If you are getting concerned about what I am talking about, don’t get too worried! Each year in the Church of England alone, around ten thousand people make the brave step of being confirmed, which is a church service where candidates have the opportunity to reaffirm their baptism promises for themselves as an act of commitment in their journey of following God in their lives. My confirmation took place some thirty-six years ago at St Martin’s Knowle in Bristol, and on my bookshelf at home, there is still the ASB (Alternative Service Book – at the time the modern version of the Book of Common Prayer) that I was given on the evening as a gift from my parish priest. My memories of the evening now are a little hazy, but what I do recall vividly is the sense of journeying towards confirmation with my university friends, and then the weight of the Bishop’s hands on my head as he prayed over me.

□ □ □ □

__Task goal__:
Continue the passage about confirmation in the Church of England, starting right after its final sentence.

□ □ □ □

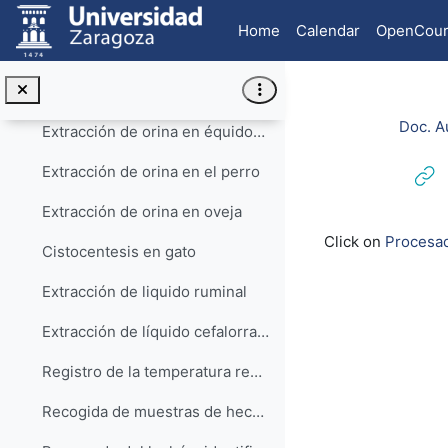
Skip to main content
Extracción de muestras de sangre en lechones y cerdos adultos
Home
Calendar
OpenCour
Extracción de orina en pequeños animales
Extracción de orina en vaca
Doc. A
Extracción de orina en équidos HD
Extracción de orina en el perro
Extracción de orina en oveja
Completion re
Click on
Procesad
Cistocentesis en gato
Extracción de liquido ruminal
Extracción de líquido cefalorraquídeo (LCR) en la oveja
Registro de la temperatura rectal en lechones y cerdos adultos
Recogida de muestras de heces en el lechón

□ □ □ □

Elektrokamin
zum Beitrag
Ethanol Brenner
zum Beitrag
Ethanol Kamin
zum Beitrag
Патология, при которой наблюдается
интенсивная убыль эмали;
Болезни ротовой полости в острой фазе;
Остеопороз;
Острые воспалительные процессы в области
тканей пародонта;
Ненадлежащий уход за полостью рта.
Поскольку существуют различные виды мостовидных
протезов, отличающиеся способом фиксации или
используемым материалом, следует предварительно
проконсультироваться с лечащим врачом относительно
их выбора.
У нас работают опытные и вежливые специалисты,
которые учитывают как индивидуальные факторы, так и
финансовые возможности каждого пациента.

□ □ □ □

__Response area__:
But never, never has the Crypt held a confirmation service…until a few weeks ago, when Bishop Arun (the Bishop of Kirkstall) came and confirmed six members of staff and sixteen of our Growing Rooms cohort (women and men on our residential addiction recovery programme). Twenty-two beautiful, wonderful souls making their promises before God. As you can imagine, it was a service charged with prayer, joy and the Holy Spirit. What I was moved by the most was seeing each person kneel before the Bishop and the sense of the Holy Spirit being prayed deep into each person’s soul.
Did each person feel different afterwards? Only they could tell you that, but what I noticed was they looked different, they looked radiant, and that was such a privilege and joy to behold. I was drawn back to some words of our founder, our beloved Don Robins. He once wrote about what a Christian looks like, saying: “Are you prepared to be that kind of person who will give to Christ unquestioning obedience and unswerving love. Because if you are, you are the woman or the man that the world is waiting for.”
Ninety-five years later, it was such a privilege to be there to witness the confirmation of people the world is waiting for. To God be the glory, now and evermore.